**What needs to be done**
Update the listing below so that every "scientific name" reads "species", keeping all other text the same.

**Input records**
⟨
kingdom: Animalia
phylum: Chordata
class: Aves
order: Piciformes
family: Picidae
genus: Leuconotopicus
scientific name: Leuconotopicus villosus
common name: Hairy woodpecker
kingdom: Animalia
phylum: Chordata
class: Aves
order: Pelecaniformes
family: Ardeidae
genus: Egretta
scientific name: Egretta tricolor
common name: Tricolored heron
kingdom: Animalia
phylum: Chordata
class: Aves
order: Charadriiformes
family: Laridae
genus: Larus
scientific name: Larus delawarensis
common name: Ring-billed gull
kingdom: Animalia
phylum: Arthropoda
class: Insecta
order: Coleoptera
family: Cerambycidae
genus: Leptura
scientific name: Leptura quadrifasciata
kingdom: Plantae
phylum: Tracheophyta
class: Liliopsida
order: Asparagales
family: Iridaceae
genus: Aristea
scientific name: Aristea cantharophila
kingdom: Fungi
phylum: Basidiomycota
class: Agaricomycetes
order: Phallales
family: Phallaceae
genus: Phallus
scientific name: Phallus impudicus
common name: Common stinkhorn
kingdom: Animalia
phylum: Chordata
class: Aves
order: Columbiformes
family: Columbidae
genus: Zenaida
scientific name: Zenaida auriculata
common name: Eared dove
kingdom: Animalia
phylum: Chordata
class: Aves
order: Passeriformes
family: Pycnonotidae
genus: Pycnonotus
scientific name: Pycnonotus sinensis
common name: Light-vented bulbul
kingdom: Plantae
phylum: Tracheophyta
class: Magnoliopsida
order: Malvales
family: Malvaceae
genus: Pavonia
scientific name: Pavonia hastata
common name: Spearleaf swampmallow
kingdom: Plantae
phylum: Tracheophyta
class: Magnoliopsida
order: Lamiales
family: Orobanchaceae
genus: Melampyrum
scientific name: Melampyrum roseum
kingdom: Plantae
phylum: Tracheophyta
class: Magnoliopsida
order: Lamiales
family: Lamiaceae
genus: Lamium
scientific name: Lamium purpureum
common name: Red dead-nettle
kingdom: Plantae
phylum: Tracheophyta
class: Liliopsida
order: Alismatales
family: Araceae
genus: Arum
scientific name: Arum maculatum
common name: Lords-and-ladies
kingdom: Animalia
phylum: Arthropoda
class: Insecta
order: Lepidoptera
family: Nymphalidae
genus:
⟩
**Final result**
kingdom: Animalia
phylum: Chordata
class: Aves
order: Piciformes
family: Picidae
genus: Leuconotopicus
species: Leuconotopicus villosus
common name: Hairy woodpecker
kingdom: Animalia
phylum: Chordata
class: Aves
order: Pelecaniformes
family: Ardeidae
genus: Egretta
species: Egretta tricolor
common name: Tricolored heron
kingdom: Animalia
phylum: Chordata
class: Aves
order: Charadriiformes
family: Laridae
genus: Larus
species: Larus delawarensis
common name: Ring-billed gull
kingdom: Animalia
phylum: Arthropoda
class: Insecta
order: Coleoptera
family: Cerambycidae
genus: Leptura
species: Leptura quadrifasciata
kingdom: Plantae
phylum: Tracheophyta
class: Liliopsida
order: Asparagales
family: Iridaceae
genus: Aristea
species: Aristea cantharophila
kingdom: Fungi
phylum: Basidiomycota
class: Agaricomycetes
order: Phallales
family: Phallaceae
genus: Phallus
species: Phallus impudicus
common name: Common stinkhorn
kingdom: Animalia
phylum: Chordata
class: Aves
order: Columbiformes
family: Columbidae
genus: Zenaida
species: Zenaida auriculata
common name: Eared dove
kingdom: Animalia
phylum: Chordata
class: Aves
order: Passeriformes
family: Pycnonotidae
genus: Pycnonotus
species: Pycnonotus sinensis
common name: Light-vented bulbul
kingdom: Plantae
phylum: Tracheophyta
class: Magnoliopsida
order: Malvales
family: Malvaceae
genus: Pavonia
species: Pavonia hastata
common name: Spearleaf swampmallow
kingdom: Plantae
phylum: Tracheophyta
class: Magnoliopsida
order: Lamiales
family: Orobanchaceae
genus: Melampyrum
species: Melampyrum roseum
kingdom: Plantae
phylum: Tracheophyta
class: Magnoliopsida
order: Lamiales
family: Lamiaceae
genus: Lamium
species: Lamium purpureum
common name: Red dead-nettle
kingdom: Plantae
phylum: Tracheophyta
class: Liliopsida
order: Alismatales
family: Araceae
genus: Arum
species: Arum maculatum
common name: Lords-and-ladies
kingdom: Animalia
phylum: Arthropoda
class: Insecta
order: Lepidoptera
family: Nymphalidae
genus:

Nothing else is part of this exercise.